Material provided:
================================

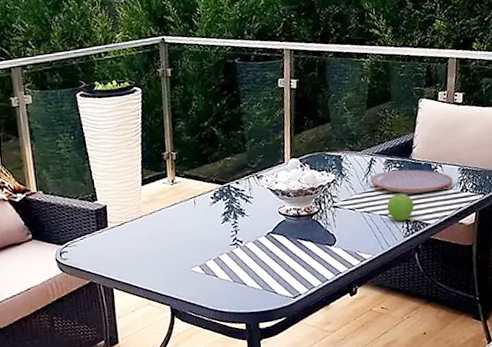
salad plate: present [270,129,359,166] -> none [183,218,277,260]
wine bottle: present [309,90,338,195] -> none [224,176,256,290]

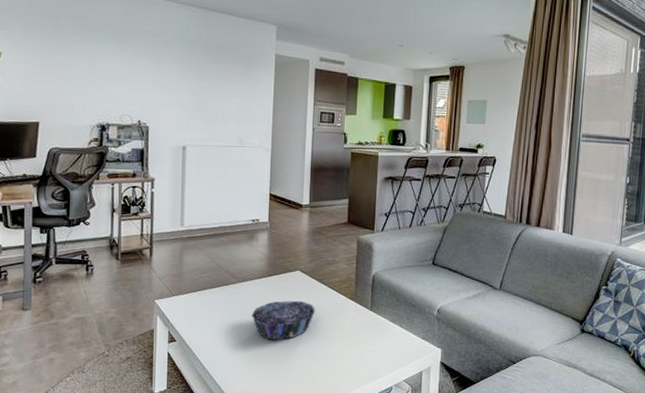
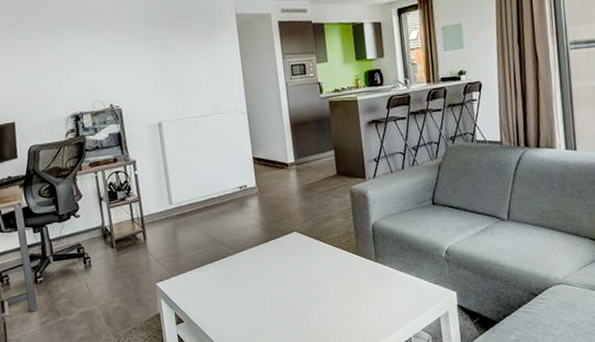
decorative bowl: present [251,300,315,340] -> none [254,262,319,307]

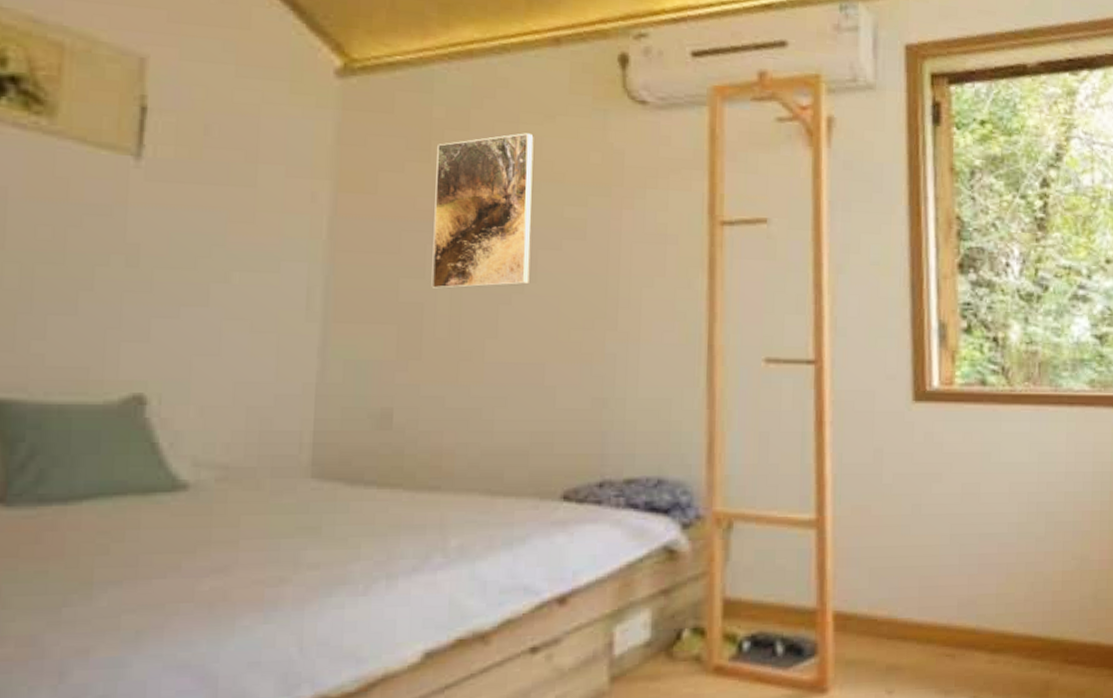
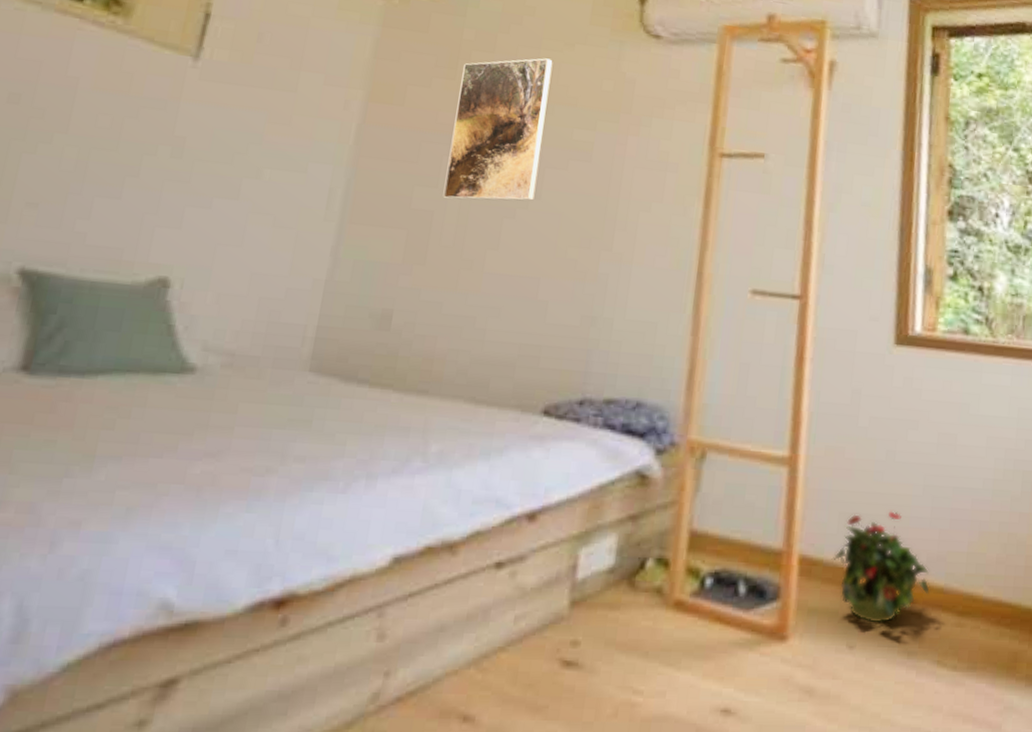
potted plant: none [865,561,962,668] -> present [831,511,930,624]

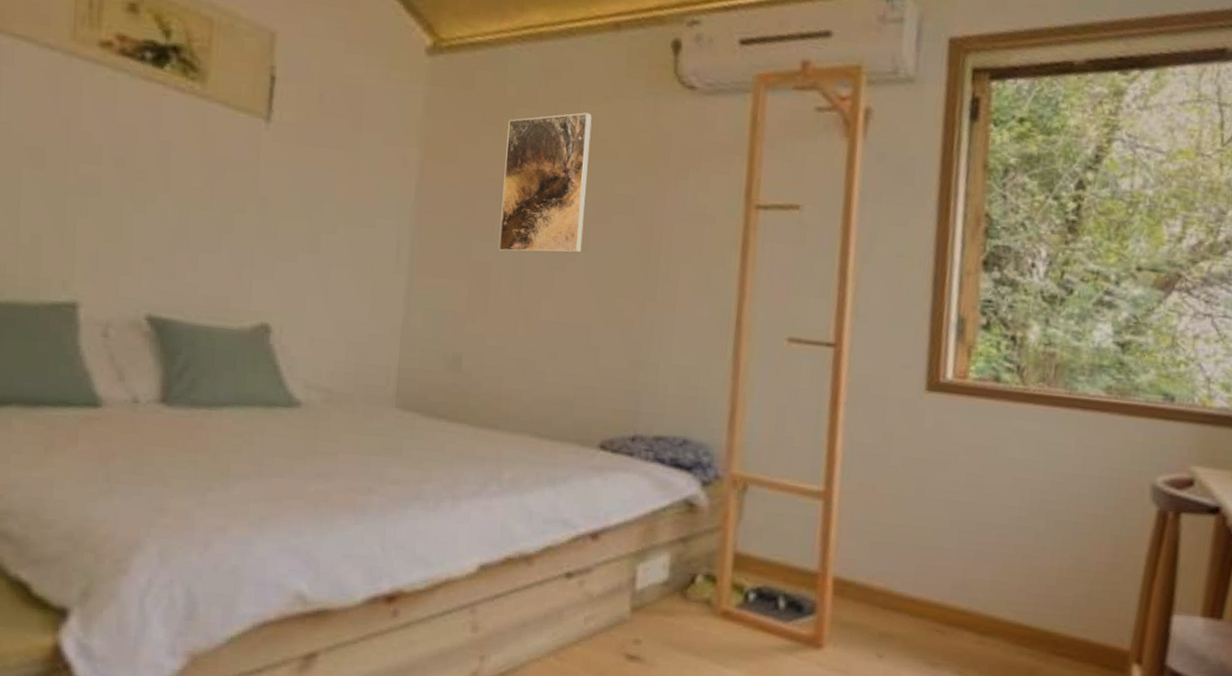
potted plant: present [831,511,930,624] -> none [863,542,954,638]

================================

Exercise instructions: An exact copy of the material above is required, free of any pictures.

Answer to this exercise:
salad plate: present [270,129,359,166] -> none [183,218,277,260]
wine bottle: present [309,90,338,195] -> none [224,176,256,290]

decorative bowl: present [251,300,315,340] -> none [254,262,319,307]

potted plant: none [865,561,962,668] -> present [831,511,930,624]

potted plant: present [831,511,930,624] -> none [863,542,954,638]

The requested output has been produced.